A FRIEND WHO GREW up in New England and lives in California celebrates a personal holiday, “Pumpkin Sunday,” with relentless nostalgia each October with his children and family friends. The day begins with pumpkin pancakes, followed by pumpkin ale or cider, followed by pumpkin curry, ending with a pumpkin carving. I worry what may happen if one year a rebelling teen wishes to abstain. Heartache? A sense of betrayal? A sense of loss?
The pumpkin patch, too, is the site of childhood innocence. You go each year to a pumpkin patch with your child; maybe as an adult without children you go with a sense of nostalgia. Or in our case in 2020, nostalgia for an uncertain future.
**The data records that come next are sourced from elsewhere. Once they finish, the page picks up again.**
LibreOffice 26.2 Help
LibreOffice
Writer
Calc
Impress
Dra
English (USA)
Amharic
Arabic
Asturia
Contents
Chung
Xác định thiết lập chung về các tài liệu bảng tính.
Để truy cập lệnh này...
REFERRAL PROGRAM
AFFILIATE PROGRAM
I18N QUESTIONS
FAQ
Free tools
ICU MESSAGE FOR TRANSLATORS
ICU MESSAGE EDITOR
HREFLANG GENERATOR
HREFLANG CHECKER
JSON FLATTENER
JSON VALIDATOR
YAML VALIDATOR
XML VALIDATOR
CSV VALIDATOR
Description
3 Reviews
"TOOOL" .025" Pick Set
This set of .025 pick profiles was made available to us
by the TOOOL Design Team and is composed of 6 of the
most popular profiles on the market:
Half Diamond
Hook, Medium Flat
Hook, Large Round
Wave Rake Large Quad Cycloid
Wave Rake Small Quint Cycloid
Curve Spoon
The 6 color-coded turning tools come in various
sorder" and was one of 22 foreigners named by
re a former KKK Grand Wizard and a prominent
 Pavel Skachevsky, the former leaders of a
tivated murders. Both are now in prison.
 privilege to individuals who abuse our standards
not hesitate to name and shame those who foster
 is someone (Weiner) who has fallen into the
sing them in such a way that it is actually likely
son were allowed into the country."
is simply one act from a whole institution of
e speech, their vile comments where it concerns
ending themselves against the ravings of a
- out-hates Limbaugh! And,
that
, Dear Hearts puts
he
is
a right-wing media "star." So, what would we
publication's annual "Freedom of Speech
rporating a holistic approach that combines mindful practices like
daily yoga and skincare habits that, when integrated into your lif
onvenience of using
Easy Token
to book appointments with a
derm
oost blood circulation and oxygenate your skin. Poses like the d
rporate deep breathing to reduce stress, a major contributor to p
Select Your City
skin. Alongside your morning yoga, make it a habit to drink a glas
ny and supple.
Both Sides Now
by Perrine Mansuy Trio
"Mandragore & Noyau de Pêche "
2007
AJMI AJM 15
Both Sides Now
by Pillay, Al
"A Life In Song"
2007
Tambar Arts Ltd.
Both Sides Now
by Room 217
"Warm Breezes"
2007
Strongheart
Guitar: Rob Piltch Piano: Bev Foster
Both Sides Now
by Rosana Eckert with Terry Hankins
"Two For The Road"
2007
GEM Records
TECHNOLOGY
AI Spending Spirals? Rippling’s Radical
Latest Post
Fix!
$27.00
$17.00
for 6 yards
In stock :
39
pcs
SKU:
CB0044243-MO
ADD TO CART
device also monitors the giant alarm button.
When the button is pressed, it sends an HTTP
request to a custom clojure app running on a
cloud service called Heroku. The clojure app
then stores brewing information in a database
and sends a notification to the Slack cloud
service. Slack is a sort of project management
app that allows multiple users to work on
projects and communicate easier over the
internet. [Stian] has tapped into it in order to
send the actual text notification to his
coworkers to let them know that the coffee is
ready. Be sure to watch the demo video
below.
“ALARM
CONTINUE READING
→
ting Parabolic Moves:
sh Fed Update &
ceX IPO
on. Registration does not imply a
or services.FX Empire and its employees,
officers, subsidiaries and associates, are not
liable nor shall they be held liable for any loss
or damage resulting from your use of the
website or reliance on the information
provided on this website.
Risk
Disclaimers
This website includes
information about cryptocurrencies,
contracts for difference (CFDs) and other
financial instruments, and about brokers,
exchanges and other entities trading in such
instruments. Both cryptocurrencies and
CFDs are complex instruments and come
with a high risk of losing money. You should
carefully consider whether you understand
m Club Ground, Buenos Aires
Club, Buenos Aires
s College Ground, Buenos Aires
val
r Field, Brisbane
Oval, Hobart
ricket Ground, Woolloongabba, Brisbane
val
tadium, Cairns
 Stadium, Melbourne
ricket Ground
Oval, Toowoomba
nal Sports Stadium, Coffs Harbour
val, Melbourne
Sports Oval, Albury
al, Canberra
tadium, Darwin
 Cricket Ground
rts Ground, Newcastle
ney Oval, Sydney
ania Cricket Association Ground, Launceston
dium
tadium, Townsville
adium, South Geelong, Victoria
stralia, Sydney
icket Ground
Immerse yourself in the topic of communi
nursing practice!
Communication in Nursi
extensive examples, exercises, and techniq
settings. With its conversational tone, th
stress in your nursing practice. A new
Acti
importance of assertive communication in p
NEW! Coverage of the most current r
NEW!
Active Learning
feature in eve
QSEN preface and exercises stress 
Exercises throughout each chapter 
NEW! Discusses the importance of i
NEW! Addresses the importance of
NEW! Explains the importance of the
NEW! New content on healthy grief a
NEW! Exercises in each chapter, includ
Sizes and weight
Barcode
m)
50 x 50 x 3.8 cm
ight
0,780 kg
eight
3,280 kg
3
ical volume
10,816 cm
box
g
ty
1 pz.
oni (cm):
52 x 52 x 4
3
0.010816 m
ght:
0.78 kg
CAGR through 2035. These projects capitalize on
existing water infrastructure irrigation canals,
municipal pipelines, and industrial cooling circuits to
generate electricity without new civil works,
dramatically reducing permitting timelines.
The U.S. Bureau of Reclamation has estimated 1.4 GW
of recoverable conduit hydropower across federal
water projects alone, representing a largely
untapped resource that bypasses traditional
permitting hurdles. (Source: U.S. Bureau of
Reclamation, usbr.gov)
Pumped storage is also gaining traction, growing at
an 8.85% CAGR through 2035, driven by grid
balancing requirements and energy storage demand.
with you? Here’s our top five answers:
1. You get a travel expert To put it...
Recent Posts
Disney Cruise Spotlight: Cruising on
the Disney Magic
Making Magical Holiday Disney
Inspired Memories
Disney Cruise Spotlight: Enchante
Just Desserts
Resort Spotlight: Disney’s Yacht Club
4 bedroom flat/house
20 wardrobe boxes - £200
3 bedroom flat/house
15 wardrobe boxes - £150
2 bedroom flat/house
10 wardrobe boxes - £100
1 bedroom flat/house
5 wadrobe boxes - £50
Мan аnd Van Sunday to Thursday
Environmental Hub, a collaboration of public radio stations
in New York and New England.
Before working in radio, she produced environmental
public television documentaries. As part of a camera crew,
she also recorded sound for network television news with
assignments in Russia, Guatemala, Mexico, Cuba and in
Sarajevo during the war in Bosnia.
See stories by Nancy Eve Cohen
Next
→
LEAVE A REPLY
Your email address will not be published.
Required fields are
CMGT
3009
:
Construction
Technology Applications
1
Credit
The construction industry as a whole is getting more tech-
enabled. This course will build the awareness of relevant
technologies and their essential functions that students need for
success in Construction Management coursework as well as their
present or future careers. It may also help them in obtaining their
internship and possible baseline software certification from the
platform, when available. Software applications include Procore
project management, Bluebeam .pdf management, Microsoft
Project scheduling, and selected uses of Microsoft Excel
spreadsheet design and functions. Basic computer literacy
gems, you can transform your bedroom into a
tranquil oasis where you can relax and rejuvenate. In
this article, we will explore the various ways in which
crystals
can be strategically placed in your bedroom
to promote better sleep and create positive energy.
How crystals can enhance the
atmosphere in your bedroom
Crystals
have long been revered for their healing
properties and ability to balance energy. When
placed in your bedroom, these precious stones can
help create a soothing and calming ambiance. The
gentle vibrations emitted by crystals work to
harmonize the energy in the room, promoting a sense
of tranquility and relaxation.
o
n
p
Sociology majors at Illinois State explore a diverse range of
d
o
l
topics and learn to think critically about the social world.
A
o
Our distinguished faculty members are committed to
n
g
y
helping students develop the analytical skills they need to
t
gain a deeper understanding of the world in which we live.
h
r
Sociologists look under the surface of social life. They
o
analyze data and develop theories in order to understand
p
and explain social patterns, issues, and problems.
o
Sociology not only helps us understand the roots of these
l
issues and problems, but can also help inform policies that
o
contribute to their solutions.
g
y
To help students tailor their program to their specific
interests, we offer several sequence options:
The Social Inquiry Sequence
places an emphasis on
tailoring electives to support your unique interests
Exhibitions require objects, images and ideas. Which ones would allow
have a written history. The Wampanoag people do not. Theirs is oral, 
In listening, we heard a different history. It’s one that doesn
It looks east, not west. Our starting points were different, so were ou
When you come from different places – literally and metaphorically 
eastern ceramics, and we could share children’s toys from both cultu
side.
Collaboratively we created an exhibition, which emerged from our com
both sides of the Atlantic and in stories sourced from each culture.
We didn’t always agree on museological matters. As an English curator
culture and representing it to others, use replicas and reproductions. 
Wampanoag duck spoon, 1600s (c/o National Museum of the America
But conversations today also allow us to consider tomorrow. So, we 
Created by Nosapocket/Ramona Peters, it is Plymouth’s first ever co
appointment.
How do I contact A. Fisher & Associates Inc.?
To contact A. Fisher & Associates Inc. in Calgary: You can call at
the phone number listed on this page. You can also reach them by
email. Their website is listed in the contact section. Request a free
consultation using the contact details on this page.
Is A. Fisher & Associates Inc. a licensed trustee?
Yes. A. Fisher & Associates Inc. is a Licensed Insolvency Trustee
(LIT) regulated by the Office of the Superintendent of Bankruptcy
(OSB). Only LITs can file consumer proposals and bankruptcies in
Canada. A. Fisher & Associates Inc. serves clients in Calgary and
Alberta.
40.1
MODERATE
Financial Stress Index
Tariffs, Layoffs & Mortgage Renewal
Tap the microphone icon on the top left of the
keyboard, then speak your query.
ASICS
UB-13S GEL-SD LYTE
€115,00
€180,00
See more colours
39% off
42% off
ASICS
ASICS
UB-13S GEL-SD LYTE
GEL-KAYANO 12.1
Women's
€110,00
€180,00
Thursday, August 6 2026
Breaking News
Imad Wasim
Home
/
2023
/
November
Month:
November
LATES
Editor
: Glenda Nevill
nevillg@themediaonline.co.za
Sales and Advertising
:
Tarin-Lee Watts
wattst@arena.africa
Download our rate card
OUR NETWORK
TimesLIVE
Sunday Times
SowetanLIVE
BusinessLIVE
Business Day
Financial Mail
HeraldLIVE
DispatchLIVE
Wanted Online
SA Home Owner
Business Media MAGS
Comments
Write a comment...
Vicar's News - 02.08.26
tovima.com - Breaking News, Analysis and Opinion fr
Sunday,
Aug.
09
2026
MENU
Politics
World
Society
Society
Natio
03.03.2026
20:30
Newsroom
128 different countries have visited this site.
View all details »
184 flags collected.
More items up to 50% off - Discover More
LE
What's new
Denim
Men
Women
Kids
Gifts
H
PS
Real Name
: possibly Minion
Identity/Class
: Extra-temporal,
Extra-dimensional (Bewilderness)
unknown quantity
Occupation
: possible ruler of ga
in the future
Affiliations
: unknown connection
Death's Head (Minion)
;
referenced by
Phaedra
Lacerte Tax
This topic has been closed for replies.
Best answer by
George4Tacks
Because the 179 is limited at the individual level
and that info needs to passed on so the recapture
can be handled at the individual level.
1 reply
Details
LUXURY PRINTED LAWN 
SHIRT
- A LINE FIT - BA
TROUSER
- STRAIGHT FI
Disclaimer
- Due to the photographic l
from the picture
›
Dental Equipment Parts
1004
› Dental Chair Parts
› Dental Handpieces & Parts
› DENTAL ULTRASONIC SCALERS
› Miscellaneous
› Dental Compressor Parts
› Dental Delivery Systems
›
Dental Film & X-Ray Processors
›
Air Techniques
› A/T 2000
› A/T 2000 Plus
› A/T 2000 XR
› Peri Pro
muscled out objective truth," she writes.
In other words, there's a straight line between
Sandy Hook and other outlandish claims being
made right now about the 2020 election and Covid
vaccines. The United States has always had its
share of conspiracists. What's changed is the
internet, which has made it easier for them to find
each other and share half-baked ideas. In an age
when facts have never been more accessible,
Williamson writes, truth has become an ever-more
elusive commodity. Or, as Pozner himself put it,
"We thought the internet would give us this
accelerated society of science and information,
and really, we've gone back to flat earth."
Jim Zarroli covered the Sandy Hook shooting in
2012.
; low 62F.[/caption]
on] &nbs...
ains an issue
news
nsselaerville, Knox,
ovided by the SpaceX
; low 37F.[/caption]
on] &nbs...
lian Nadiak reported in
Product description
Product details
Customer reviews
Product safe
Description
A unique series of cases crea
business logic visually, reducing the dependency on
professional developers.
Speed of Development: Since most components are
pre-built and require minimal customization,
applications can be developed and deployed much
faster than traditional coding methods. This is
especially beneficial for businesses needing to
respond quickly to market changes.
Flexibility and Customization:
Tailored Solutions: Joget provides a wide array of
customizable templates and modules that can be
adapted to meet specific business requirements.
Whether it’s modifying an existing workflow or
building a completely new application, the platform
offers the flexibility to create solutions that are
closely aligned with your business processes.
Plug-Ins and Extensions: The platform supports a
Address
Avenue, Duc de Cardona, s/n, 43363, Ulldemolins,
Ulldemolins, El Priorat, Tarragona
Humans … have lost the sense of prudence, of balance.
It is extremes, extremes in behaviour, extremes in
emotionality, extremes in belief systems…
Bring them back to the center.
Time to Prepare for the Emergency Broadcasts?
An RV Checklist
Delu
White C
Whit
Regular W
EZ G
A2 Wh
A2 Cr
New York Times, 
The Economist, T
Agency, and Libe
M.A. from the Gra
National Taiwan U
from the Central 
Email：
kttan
In our favorite family photo from 2021, printed on canvas and in the home of each immediate family member, we hold our gorgeous nine-month-old son in a pumpkin patch as we stand astride blocks of hay and before a goodly display of corn. Or should I say godly? Here he is, we seem to say, holding him aloft between us. His alarmingly alert gaze into the camera says, “Here I am.”